— DIRECTIVE 1 —
Could you rewrite the passage of the court judgment on union certification starting at "[R. v. Northumberland" and ending at "the appellants.", with "Dechene J." replaced by "the trial judge"?
— DIRECTIVE 2 —
Can you continue the court judgment on union certification from the point where it stops?

— DOCUMENT SEGMENT —
========================================

Accordingly, there having been an error of
law by the Board, which error appeared on the face of the record, the
certification order could be quashed.
[R. v. Northumberland Compensation Appeal
Tribunal, Ex p. Shaw, [1951] 1 K.B. 711, affirmed [1952] 1 K.B. 338,
applied; Baldwin & Francis Ltd. v. Patents Appeal Tribunal, [1959]
A.C. 663; R. v. Nat Bell Liquors Ltd., [1922] 2 A.C. 128, referred to.]
APPEAL from a judgment of the Supreme Court
of Alberta, Appellate Division,
allowing an appeal from a judgment of Dechene J., dismissing an application by
way of certiorari to quash a certificate of the Alberta Board of
Industrial Relations. Appeal dismissed.
W.S. Ross, Q.C., and D.A. Stewart, for
the appellants.
John C. Prowse and William A. Wiese, for
the respondent.
The judgment of the Court was delivered by
MARTLAND J.:—This is an appeal from a judgment
of the Appellate Division of the Supreme Court of Alberta1 which
allowed the respondent’s appeal from the decision of the learned trial judge,
who had refused the respondent’s application, by way of certiorari, to
quash a certificate of the Alberta Board of Industrial Relations issued on August
10, 1965. The certificate certified the appellant, Sheet Metal Auto Body, Motor
Mechanics, and Allied Production Workers, Local No. 414, Edmonton, Alberta
(hereinafter referred to as “the appellant union”), as bargaining agent for a
unit of employees of the respondent comprising “All employees of the Company
with the exception of office workers, salesmen and supervisory personnel.” The
judgment of the Appellate Division quashed this certification.
The facts are not in dispute. An application was
made in June, 1965, to the Board of Industrial Relations (hereinafter referred
to as “the Board”) to secure certification of the Sheet Metal Workers’
International Association, Local 414, as bargaining agent for the employees of
the respond-
[Page 139]
ent in the unit above described. After a hearing
before the Board it certified, not the applicant, but the appellant union, as
bargaining agent for that unit. Objection, was taken by the respondent before
the Board to certification because, inter alia, none of the employees in
the proposed unit was properly eligible for membership in the Sheet Metal
Workers’ International Association, in view of the definition of the trade
jurisdiction of that union, contained in its constitution.

========================================

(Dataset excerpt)
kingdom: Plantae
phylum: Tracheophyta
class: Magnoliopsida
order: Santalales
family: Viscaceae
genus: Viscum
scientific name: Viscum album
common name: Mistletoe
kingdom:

========================================

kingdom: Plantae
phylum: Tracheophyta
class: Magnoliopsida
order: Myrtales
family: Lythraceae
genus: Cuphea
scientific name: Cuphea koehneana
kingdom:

========================================

— REPLY 1 —
[R. v. Northumberland Compensation Appeal
Tribunal, Ex p. Shaw, [1951] 1 K.B. 711, affirmed [1952] 1 K.B. 338,
applied; Baldwin & Francis Ltd. v. Patents Appeal Tribunal, [1959]
A.C. 663; R. v. Nat Bell Liquors Ltd., [1922] 2 A.C. 128, referred to.]
APPEAL from a judgment of the Supreme Court
of Alberta, Appellate Division,
allowing an appeal from a judgment of the trial judge, dismissing an application by
way of certiorari to quash a certificate of the Alberta Board of
Industrial Relations. Appeal dismissed.
W.S. Ross, Q.C., and D.A. Stewart, for
the appellants.

— REPLY 2 —
Section 105 of The Alberta Labour Act, R.S.A.
1955, c. 167, requires each trade union and each branch or local of a trade
union to file with the Minister of Industries and Labour a duly certified copy
of its constitution, rules and by-laws.
Section 55(1)(b) defines a “bargaining
agent” as a trade union that acts on behalf of employees in collective
bargaining, or as a party to a collective agreement with their employer.
Section 55(1)(j) defines a trade union as
meaning
an organization of employees formed for the
purpose of regulating relations between employers and employees which has a
written constitution, rules or by-laws setting forth its objects and purposes
and defining the conditions under which persons may be admitted as members
thereof and continue in such membership.
Section 61 requires the Board, upon receipt of
an application for certification of a bargaining agent, to inquire into whether
the trade union that claims to have been selected by a majority of the
employees in a unit is a proper bargaining agent.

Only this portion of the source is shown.